Now, digital acquisition is the norm, and there is no question as to whether it is possible to produce a high-end feature film without needing to use celluloid at any stage of the process, and not compromising its look, feel or quality.

 

I define “disruptive” in a way that isn’t unique to the tech world. When Aristotle proposed that the earth was round, that was disruptive.

 

“Disruption” occurs when there is a historical, irrefutable, commonly-held truth. An idea, an object, a thing disrupts that by proving that this truth may not in fact be irrefutable, then by challenging and changing the commonly-held truth. “The earth is flat” was an historical, irrefutable, commonly-held truth. Aristotle was a disruptor, his theories were disruptive to science, and now of course the historical, irrefutable, commonly-held truth is that the earth is spherical.

 

In the early 2000’s, the commonly-held truth was that film required celluloid to be considered a “film”, otherwise it was a “video”. RED was disruptive because it challenged that in an irreparable way, proving and changing the historical, irrefutable, commonly-held truth. It redefined what we knew as “filmmaking”. Although we had seen some use of video in film before, nothing permanently disrupted the industry and fundamentally changed our vernacular like the RED Camera did.

 

The RED Camera was truly disruptive because as a result of those early adopters of digital acquisition, on RED cameras, we now accept that a “film” can be either acquired on celluloid or digital media.
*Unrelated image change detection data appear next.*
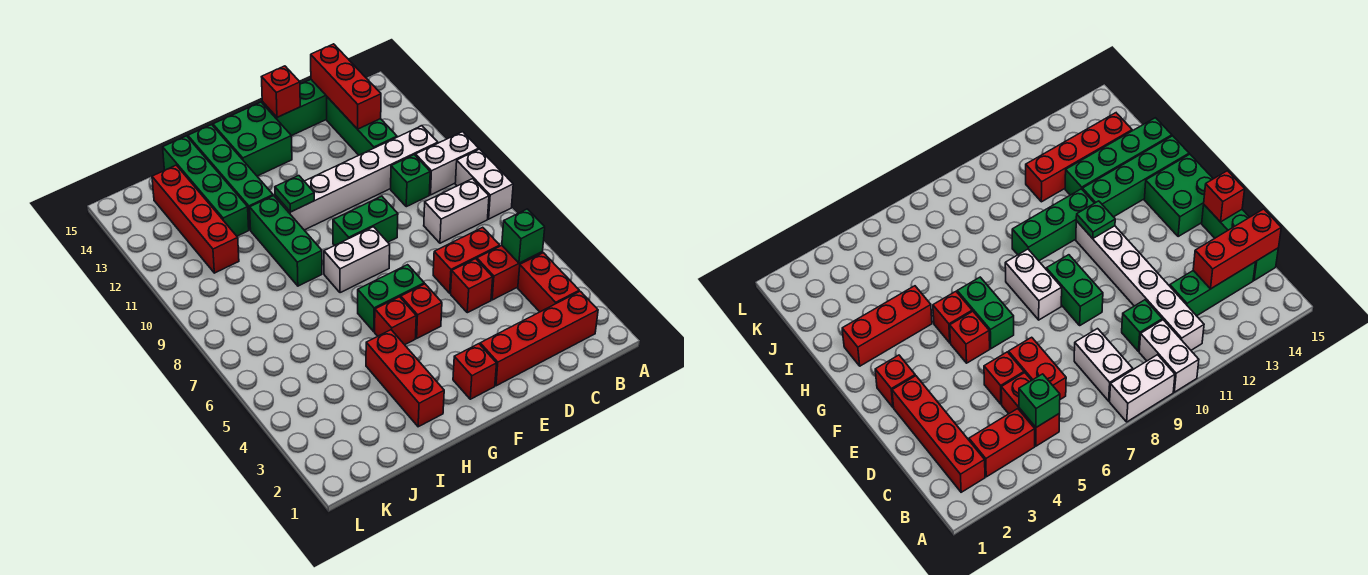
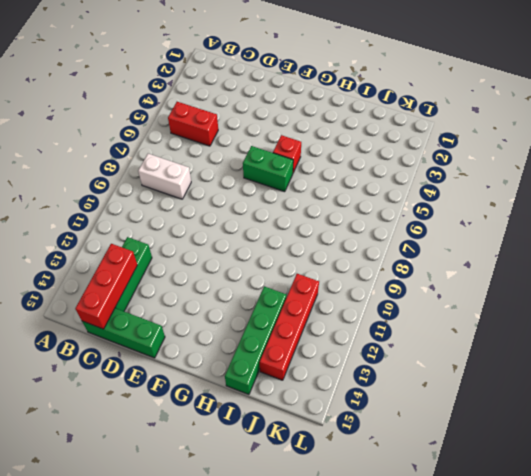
none -> white 1x2 brick [455,149,513,219]
none -> white 1x2 brick [415,132,479,195]
none -> red 1x4 brick [480,291,598,386]

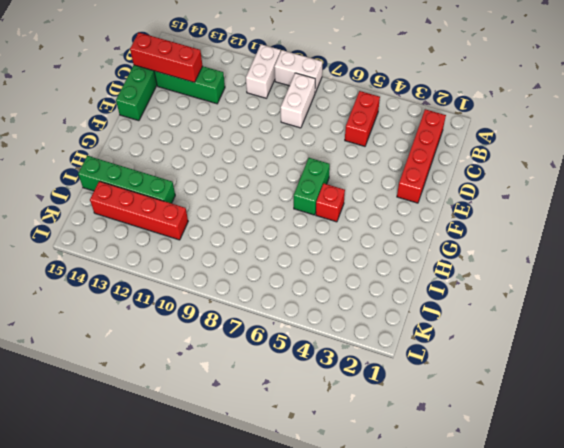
none -> red 1x2 brick [518,253,579,312]
none -> white 1x6 brick [275,126,438,230]
none -> red 1x2 brick [433,227,500,293]

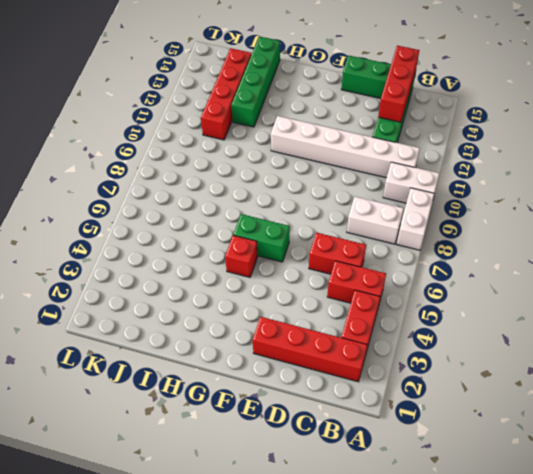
none -> green 1x1 brick [391,155,430,207]
none -> red 1x1 brick [451,259,493,313]
none -> green 1x2 brick [333,196,398,245]

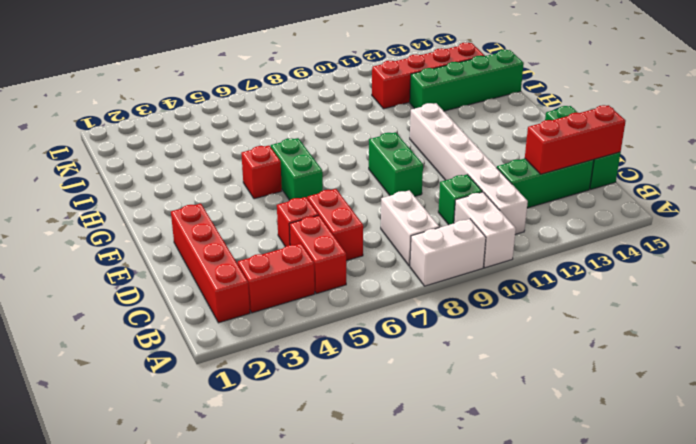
none -> red 1x1 brick [453,344,497,399]
none -> red 1x1 brick [401,284,442,338]
none -> white 1x2 brick [324,227,390,293]

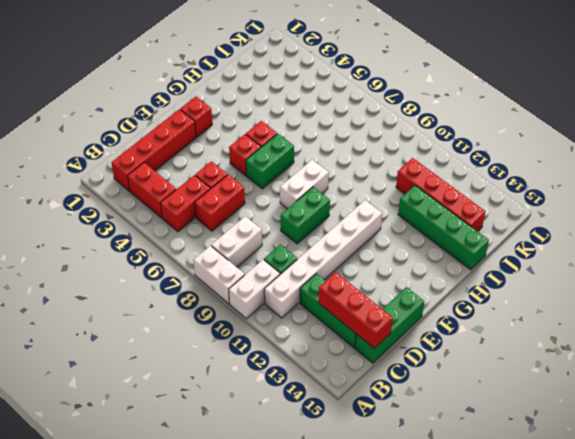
none -> green 2x2 brick [213,102,292,176]
none -> red 1x3 brick [366,330,444,427]
none -> green 1x3 brick [250,195,322,286]

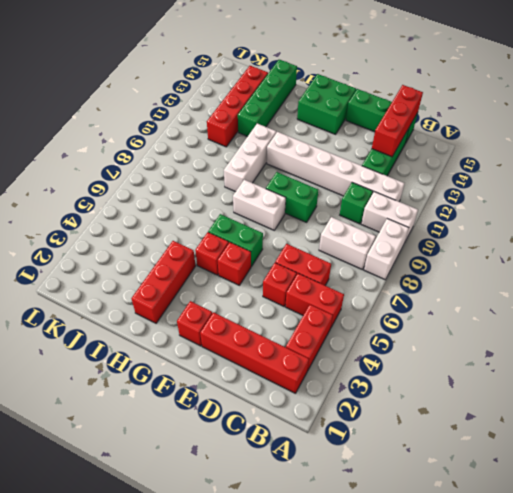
white 1x3 brick [224,124,276,192] -> green 1x3 brick [250,195,322,286]
none -> green 1x4 brick [188,125,273,230]
none -> green 1x1 brick [502,209,545,263]
none -> red 1x1 brick [262,66,300,117]

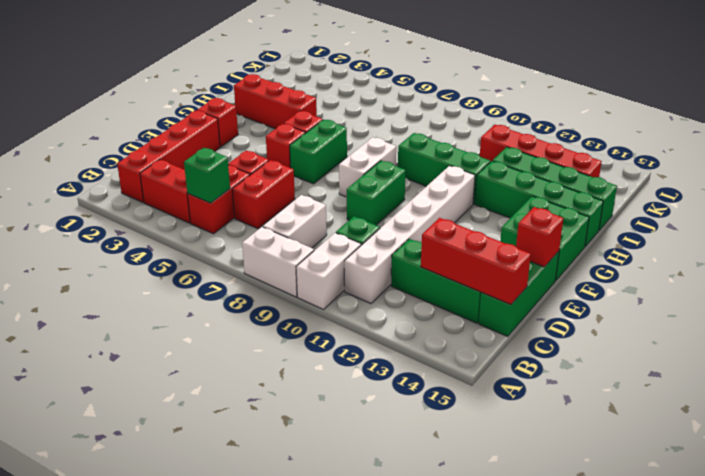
none -> green 1x1 plate [275,176,314,212]

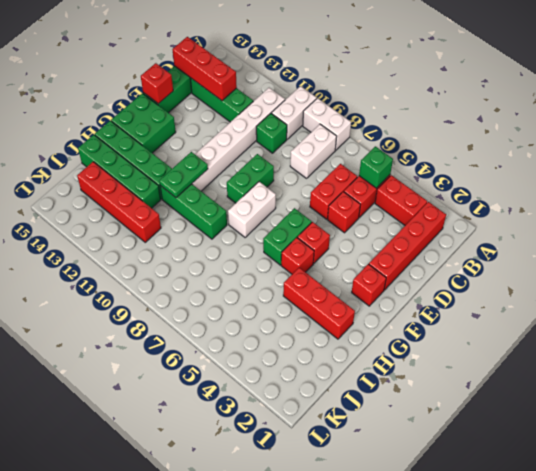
green 1x2 plate [159,152,208,198] -> green 1x1 plate [275,176,314,212]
In fact, it was so disruptive that it changed the media landscape by being the first camera accepted as good enough to replace 16 or 35mm celluloid, and from that came a wave of digital cinema cameras. Now shooting on film is the anomaly, not the norm.

 

Disruption is a term that is commonly overused. Very few things truly disrupt, but everyone wants to be seen as “disruptive”. Similarly, not many things are “innovative”, despite it being a buzzword in our industry. It should be noted that “causing disruption” does not make a thing “disruptive”. Being the first to prove a fact untrue and to then usher in a radical change to an entire industry (and its surrounding economy and ecosystem) is the epitome of disruption. Nothing in our lifetimes has done that for the film industry, quite like the RED Camera.